Nationally, the number of newsroom employees at newspapers has dropped a stunning 51 percent in the last decade. Increased hiring into digital platforms has curbed this a bit, although much of that went to outlets outside of newspaper publishing. Together, all newspapers have seen a roughly 40 percent drop in circulation since 2012, but only a few of the largest (with more than 200,000 Sunday circulation, a level twice that of any Louisiana paper) have been almost the only able to offset this partially with increases in digital subscriptions.
Smaller local papers have experienced the worst of this, with the highest percentage paring of newsrooms and revenue losses. They particularly have struggled to entice online readership. This means a cutback in their reporting of state and local news.
Fortunately, in the past decade nonprofit donors and organizations have stepped into the breach, some to fund a local outlet, others creating news services for print or online distribution, or both.

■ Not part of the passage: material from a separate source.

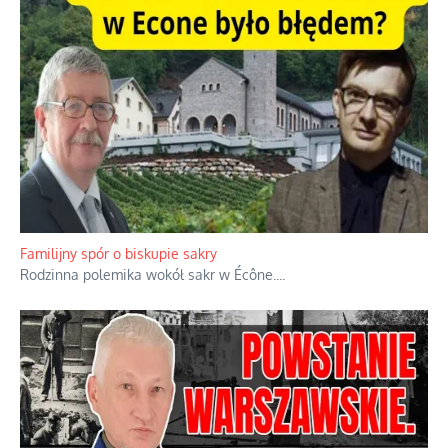
Ciemna strona podręcznikowych mitów historycznych
Historia jest doświadczeniem niepowtarzalnym i tłumaczenie,
że będziemy coś krytykować po to, żeby później znowu jakiegoś
powstania nie zrobili, jest
...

One such that over the past couple of years has attracted widespread outlet use in Louisiana through online distribution of state political news is The Center Square, based in Illinois that has local reporters on the ground now in half of the states.
It allows free republishing of anything it produces, as long as it receives byline acknowledgement. This has encouraged not just small local newspapers but television outlets outside of the New Orleans and Baton Rouge areas regularly to pick up its copy. It enjoys financing from the Franklin News Foundation, echoing its charitable funder in that its strives to produce news which “seeks [a] balanced state-focused view with a taxpayer’s sensibility.”

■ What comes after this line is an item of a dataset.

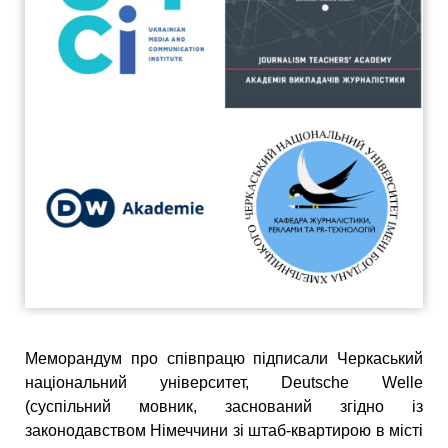
Меморандум про співпрацю підписали Черкаський
національний університет, Deutsche Welle
(суспільний мовник, заснований згідно із
законодавством Німеччини зі штаб-квартирою в місті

Which likely doesn’t amuse the people behind States Newsroom, launched at about the same time and pledging “high-quality, non-partisan reporting” on state issues in response to the shriveling of local and state outlet resources. This nonprofit charity has created affiliates in over a dozen states, with a Louisiana version to stand up in the near future.

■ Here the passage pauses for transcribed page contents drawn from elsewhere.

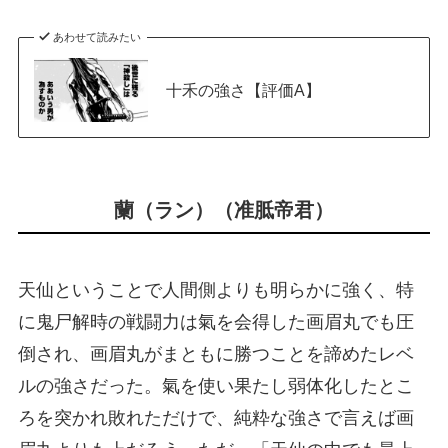
あわせて読みたい
十禾の強さ【評価A】
蘭（ラン）（准胝帝君）
天仙ということで人間側よりも明らかに強く、特
に鬼尸解時の戦闘力は氣を会得した画眉丸でも圧
倒され、画眉丸がまともに勝つことを諦めたレベ
ルの強さだった。氣を使い果たし弱体化したとこ
ろを突かれ敗れただけで、純粋な強さで言えば画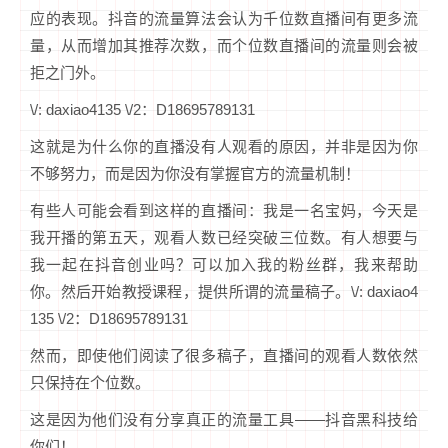
应的表现。抖音的流量算法会认为千位数直播间有更多流
量，从而增加其推荐次数，而个位数直播间的流量则会被
拒之门外。
\/: daxiao4135 \/2：D18695789131
这就是为什么你的直播没有人观看的原因，并非是因为你
不够努力，而是因为你没有掌握官方的流量机制！
有些人可能会看到这样的直播间：我是一名宝妈，今天是
我开播的第五天，观看人数已经突破三位数。有人想要与
我一起在抖音创业吗？可以加入我的粉丝群，我来帮助
你。然后开始教授课程，提供所谓的流量稿子。\/: daxiao4
135 \/2：D18695789131
然而，即使他们阅读了很多稿子，直播间的观看人数依然
只保持在个位数。
这是因为他们没有分享真正的流量工具——抖音黑科技给
你们！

However, States Newsroom doesn’t mention the affiliations of its staff and backers. Upon rebranding itself last year it became independent from the Hopewell Fund, which has a long history of supporting leftist causes reflected in the resumés of the States Newsroom leadership and its affiliates and in the kinds of stories that appear among its affiliates. At least one outlet in its hiring process held itself out earlier this year as a “progressive political journalism startup.”
That ethos holds true for the incipient Louisiana affiliate. Its editor Jarvis DeBerry signed on about a month ago. DeBerry is a refugee from the folding of the New Orleans Times-Picayune where he spent much of his tenure as an opinion columnist known for hard left views particularly dependent upon an absurdly reductionist view of race.
In turn, he brought aboard another T-P reporter exiled after it lost its independence, Julia O’Donoghue. Having written in the past for leftist causes and organizations, she raised eyebrows in her relatively short tenure in the state with a transparent leftist bias to her writing, and seemed entirely tone-deaf to that.
While liberals overwhelmingly dominate among editors and reporters of the largest local newspapers (which is true of the state’s largest, the Baton Rouge Advocate that gulped up the T-P), small local papers tend to have much more diversity in these viewpoints (and among television and radio station employees as well). The Center Square’s product allows for these outlets to continue offering state politics coverage free from the constraints imposed by the leftist orthodoxy of the mainstream media.
As the state’s larger mainstream outlets lose influence through attrition of resources, States Newsroom plans to bolster their ideological front by challenging the smaller, more ideologically diverse, ones for online consumers of state news. The battle soon will commence.